О полученных сведениях бригадному генералу докладывал майор Эфраим Гуральски, а затем они вместе отправились на доклад к одному из руководителей израильской разведки.
— Предпринятая нами проверка, — сообщал генерал своему непосредственному шефу, — дала довольно любопытный результат. Мать Лучинского влюбилась в молодые годы в арабского коммуниста Джамала Зевар-Ага. Судя по-всему, это был тот еще конъюнктурщик. Поняв, что в СССР его жить не оставят, он познакомился в Москве с некой шведкой и вместе с ней сумел удрать в Стокгольм, где проживает и теперь. Он не только ничего не знает о существовании своего сына, но даже и о беременности своей бывшей возлюбленной не догадывался. Удрал, как последний трус, даже не попрощавшись с любимой. Лучинский уверяет, что в их семье о его биологическом отце говорить было не принято и он даже имени его не знает.
— Сомнительно, господа, вам так не кажется?
— Кажется, — согласно кивнул генерал. — Но сути дела это, по большому счету, не меняет.
— Вот как раз по большому счету и меняет, — резко возразил шеф разведки. — К чему скрывать такую очевидную деталь, какая истинная причина в этом сокрыта?.. Не исключаю, конечно, мысль, что за этим могут быть причины сугубо семейные, нежелание говорить о личной жизни матери, тем более, что ее уже нет, но возможно причина куда более серьезна. НУ, хорошо, к этому мы еще непременно вернемся. Что в остальном? — и он испытующе взглянул на майора.
— В остальном все подтверждается. Рос себе парень, увлекался радиотехникой. Директор его школы, сейчас он на пенсии, выпускник факультета восточных языков местного университета, занимался с мальчишкой арабским, готовил к поступлению на свой бывший факультет. Понятное дело, его на вступительных экзаменах срезали — с подобной биографией на такой факультет не принимают. По той же причине не взяли и в армию. Способный парень вынужден был работать телевизионным мастером в обычном ателье при доме быта. Потом засобирался в Израиль. О причинах отъезда никому не говорил. Да и говорить к тому времени было уже не с кем. Из родных никого не осталось, а близких друзей не было, он вообще довольно замкнутый.
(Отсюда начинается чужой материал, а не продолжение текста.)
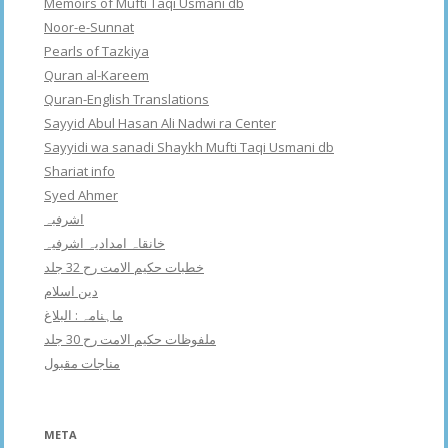
Memoirs of Mufti Taqi Usmani db
Noor-e-Sunnat
Pearls of Tazkiya
Quran al-Kareem
Quran-English Translations
Sayyid Abul Hasan Ali Nadwi ra Center
Sayyidi wa sanadi Shaykh Mufti Taqi Usmani db
Shariat info
Syed Ahmer
اشرفبہ
خانقاہ امدادیہ اشرفیہ
خطبات حکیم الامت رح 32 جلد
دین اسلام
ماہنامہ : البلاغ
ملفوظات حکیم الامت رح 30 جلد
مناجات مقبول
META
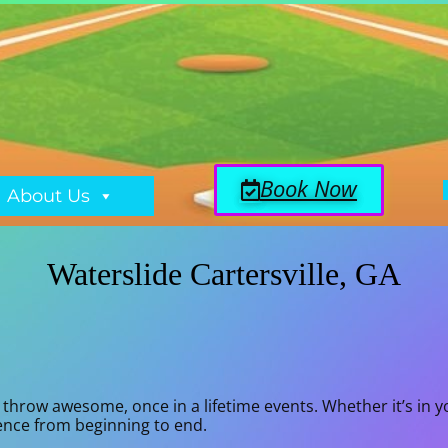
Book Now
About Us
Waterslide Cartersville, GA
throw awesome, once in a lifetime events. Whether it’s in y
ience from beginning to end.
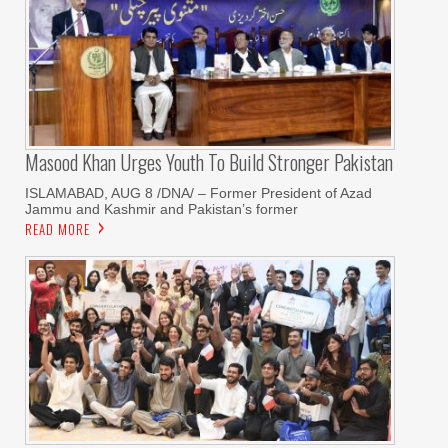
Masood Khan Urges Youth To Build Stronger Pakistan
ISLAMABAD, AUG 8 /DNA/ – Former President of Azad
Jammu and Kashmir and Pakistan’s former
READ MORE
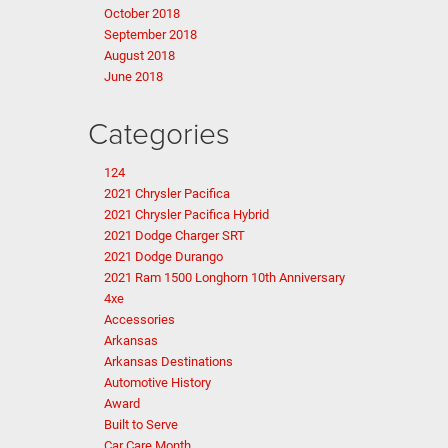
October 2018
September 2018
August 2018
June 2018
Categories
124
2021 Chrysler Pacifica
2021 Chrysler Pacifica Hybrid
2021 Dodge Charger SRT
2021 Dodge Durango
2021 Ram 1500 Longhorn 10th Anniversary
4xe
Accessories
Arkansas
Arkansas Destinations
Automotive History
Award
Built to Serve
Car Care Month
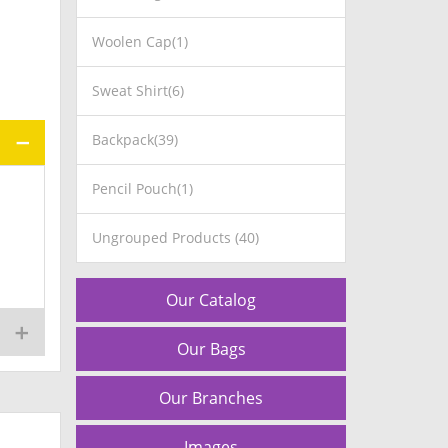
Woolen Cap(1)
Sweat Shirt(6)
Backpack(39)
Pencil Pouch(1)
Ungrouped Products (40)
Our Catalog
Our Bags
Our Branches
Images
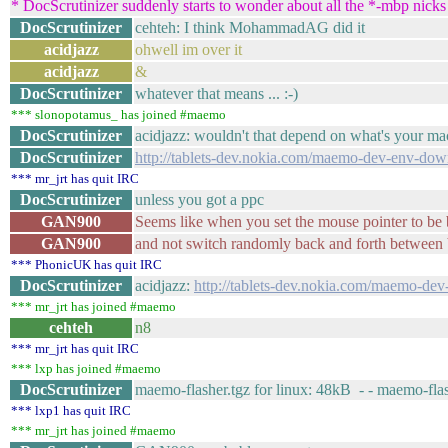
* DocScrutinizer suddenly starts to wonder about all the *-mbp nicks 
DocScrutinizer
cehteh: I think MohammadAG did it
acidjazz
ohwell im over it
acidjazz
&
DocScrutinizer
whatever that means ... :-)
*** slonopotamus_ has joined #maemo
DocScrutinizer
acidjazz: wouldn't that depend on what's your ma
DocScrutinizer
http://tablets-dev.nokia.com/maemo-dev-env-do
*** mr_jrt has quit IRC
DocScrutinizer
unless you got a ppc
GAN900
Seems like when you set the mouse pointer to be 
GAN900
and not switch randomly back and forth between 
*** PhonicUK has quit IRC
DocScrutinizer
acidjazz:
http://tablets-dev.nokia.com/maemo-d
*** mr_jrt has joined #maemo
cehteh
n8
*** mr_jrt has quit IRC
*** lxp has joined #maemo
DocScrutinizer
maemo-flasher.tgz for linux: 48kB - - maemo-fl
*** lxp1 has quit IRC
*** mr_jrt has joined #maemo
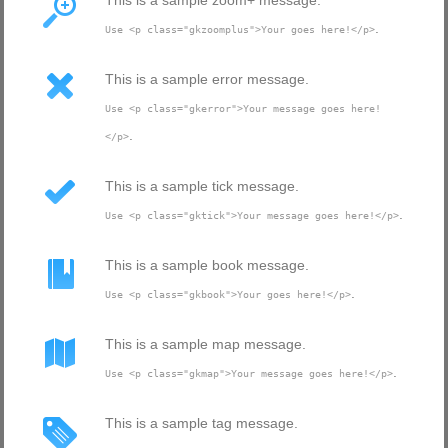
This is a sample zoom+ message.
.
Use <p class="gkzoomplus">Your goes here!</p>
This is a sample error message.
Use <p class="gkerror">Your message goes here!
.
</p>
This is a sample tick message.
.
Use <p class="gktick">Your message goes here!</p>
This is a sample book message.
.
Use <p class="gkbook">Your goes here!</p>
This is a sample map message.
.
Use <p class="gkmap">Your message goes here!</p>
This is a sample tag message.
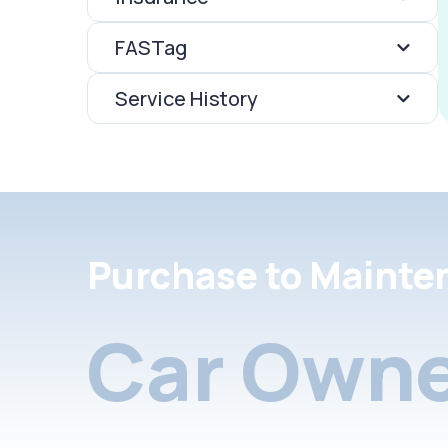
FASTag
Service History
Purchase to Mainte
Car Owne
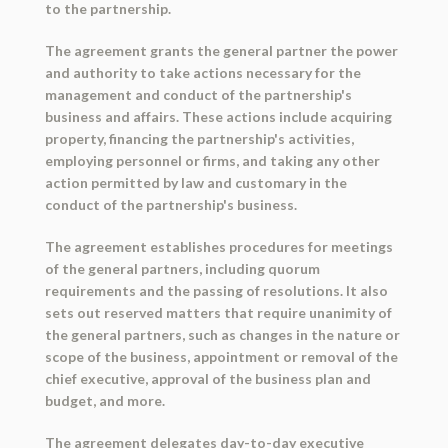
to the partnership.
The agreement grants the general partner the power
and authority to take actions necessary for the
management and conduct of the partnership's
business and affairs. These actions include acquiring
property, financing the partnership's activities,
employing personnel or firms, and taking any other
action permitted by law and customary in the
conduct of the partnership's business.
The agreement establishes procedures for meetings
of the general partners, including quorum
requirements and the passing of resolutions. It also
sets out reserved matters that require unanimity of
the general partners, such as changes in the nature or
scope of the business, appointment or removal of the
chief executive, approval of the business plan and
budget, and more.
The agreement delegates day-to-day executive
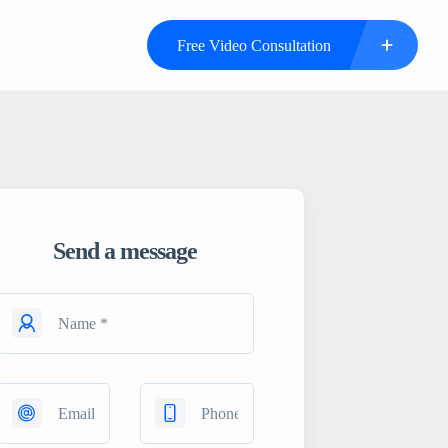
Free Video Consultation
Send a message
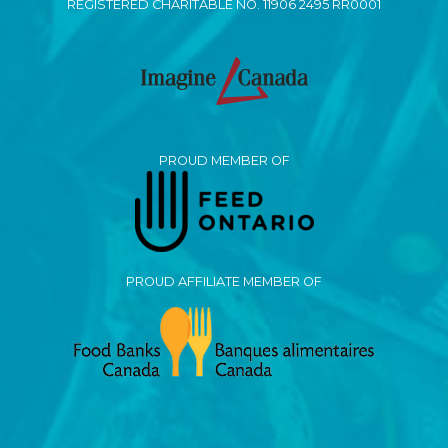
REGISTERED CHARITABLE NO. 11906 2495 RR0001
PROUD MEMBER OF
PROUD AFFILIATE MEMBER OF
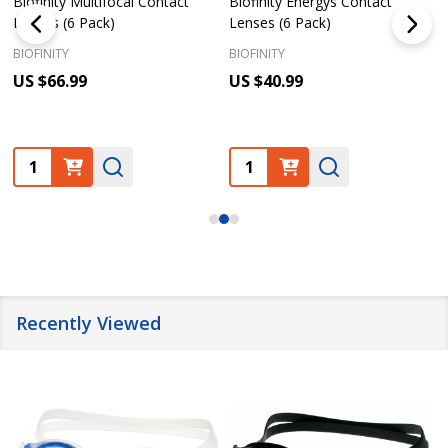
Biofinity Multifocal Contact
Biofinity Energys Contact
Lenses (6 Pack)
Lenses (6 Pack)
BIOFINITY
BIOFINITY
US $66.99
US $40.99
Quantity:
Quantity:
Recently Viewed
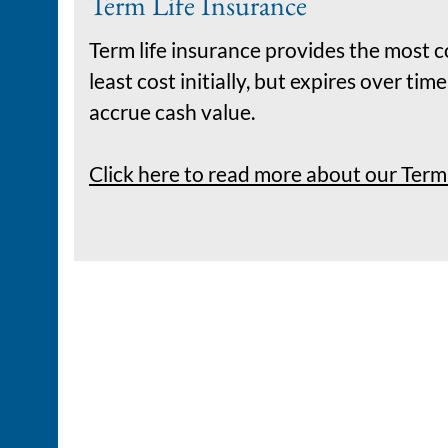
Term Life Insurance
Term life insurance provides the most c
least cost initially, but expires over ti
accrue cash value.
Click here to read more about our Term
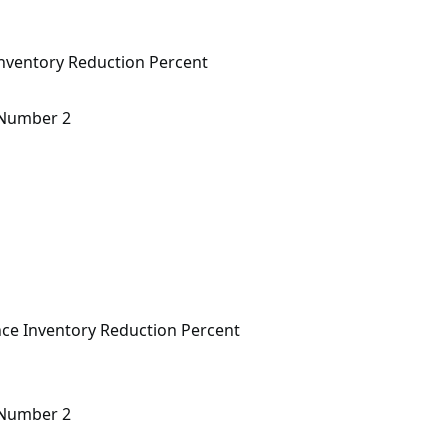
nventory Reduction Percent
n Number 2
ce Inventory Reduction Percent
n Number 2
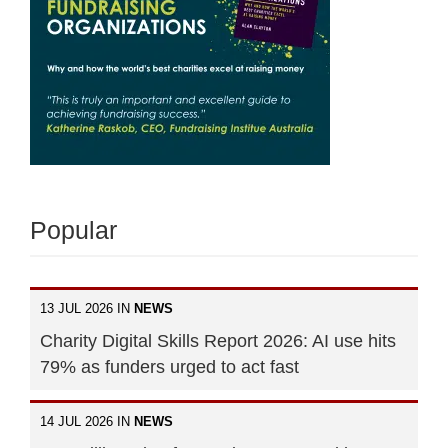
Popular
13 JUL 2026 IN
NEWS
Charity Digital Skills Report 2026: AI use hits
79% as funders urged to act fast
14 JUL 2026 IN
NEWS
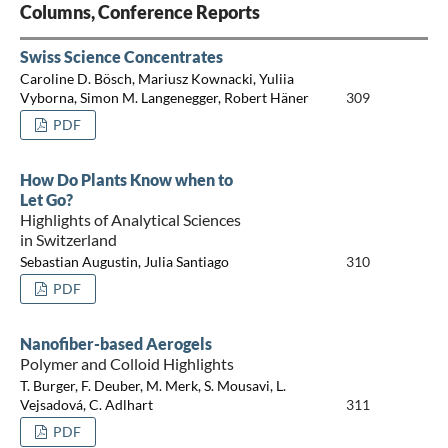
Columns, Conference Reports
Swiss Science Concentrates
Caroline D. Bösch, Mariusz Kownacki, Yuliia
Vyborna, Simon M. Langenegger, Robert Häner
309
PDF
How Do Plants Know when to
Let Go?
Highlights of Analytical Sciences
in Switzerland
Sebastian Augustin, Julia Santiago
310
PDF
Nanofiber-based Aerogels
Polymer and Colloid Highlights
T. Burger, F. Deuber, M. Merk, S. Mousavi, L.
Vejsadová, C. Adlhart
311
PDF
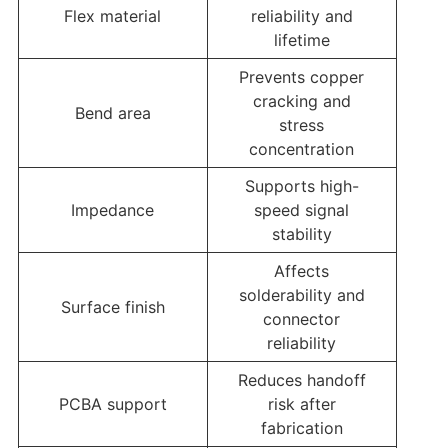
Flex material
reliability and
lifetime
Prevents copper
cracking and
Bend area
stress
concentration
Supports high-
Impedance
speed signal
stability
Affects
solderability and
Surface finish
connector
reliability
Reduces handoff
PCBA support
risk after
fabrication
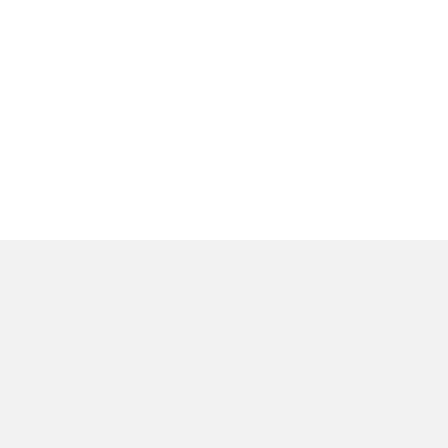
البيانات التقنية
الأدوات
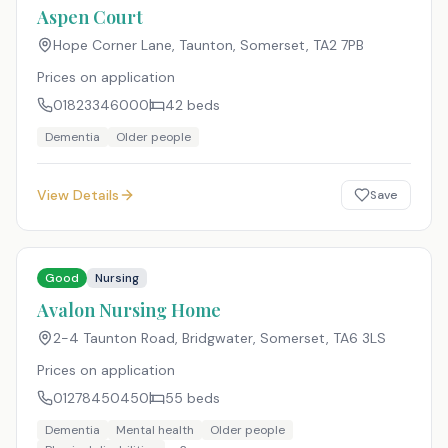
Aspen Court
Hope Corner Lane, Taunton, Somerset
,
TA2 7PB
Prices on application
01823346000
42
beds
Dementia
Older people
View Details
Save
Good
Nursing
Avalon Nursing Home
2-4 Taunton Road, Bridgwater, Somerset
,
TA6 3LS
Prices on application
01278450450
55
beds
Dementia
Mental health
Older people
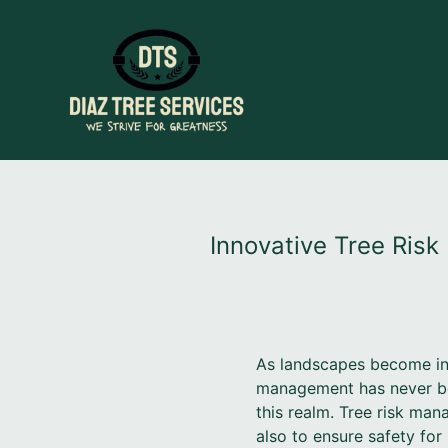
Innovative Tree Ris
As landscapes become incr
management has never been
this realm. Tree risk man
also to ensure safety for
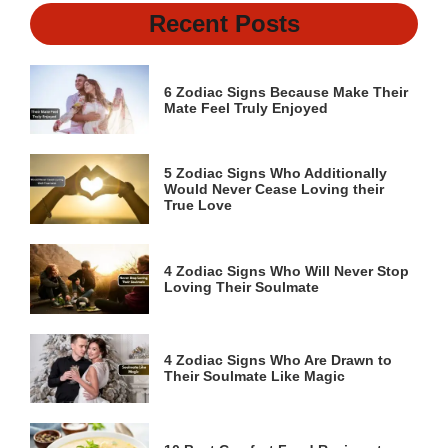
Recent Posts
6 Zodiac Signs Because Make Their
Mate Feel Truly Enjoyed
5 Zodiac Signs Who Additionally
Would Never Cease Loving their
True Love
4 Zodiac Signs Who Will Never Stop
Loving Their Soulmate
4 Zodiac Signs Who Are Drawn to
Their Soulmate Like Magic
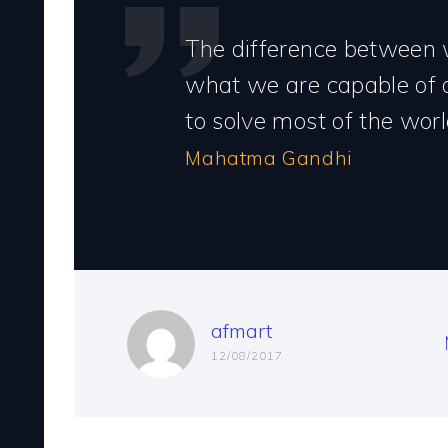
The difference between
what we are capable of 
to solve most of the worl
Mahatma Gandhi
afmart
12/08/2017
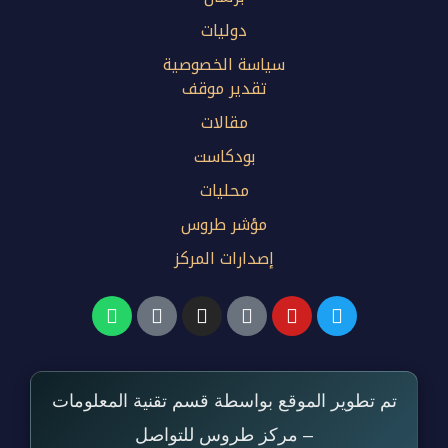
دوليات
سياسة الخصوصية
تقدير موقف
مقالات
بودكاست
محليات
مؤشر طروس
إصدارات المركز
تم تطوير الموقع بواسطة قسم تقنية المعلومات
– مركز طروس للتواصل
Но есть еще одна деталь, которая беспокоит нас гораздо больше, чем то, что он скрыл от нас имя своего отца. Вызов из Израиля он получил через еврейские организации — тут как раз все чисто. А вот как его выпустило КГБ — мне лично непонятно, а выяснить подробности не удалось. Там стараются одиночек не выпускать. Роман Лучинский, выходит, оказался редким исключением.
— Может быть, как раз за него сыграло то обстоятельство, что у него нечистая биография. Так сказать, избавились и — слава Богу, — высказал предположение бригадный генерал.
— Считаете, у нас вполне достаточно данных, чтобы провести с ним установочную беседу?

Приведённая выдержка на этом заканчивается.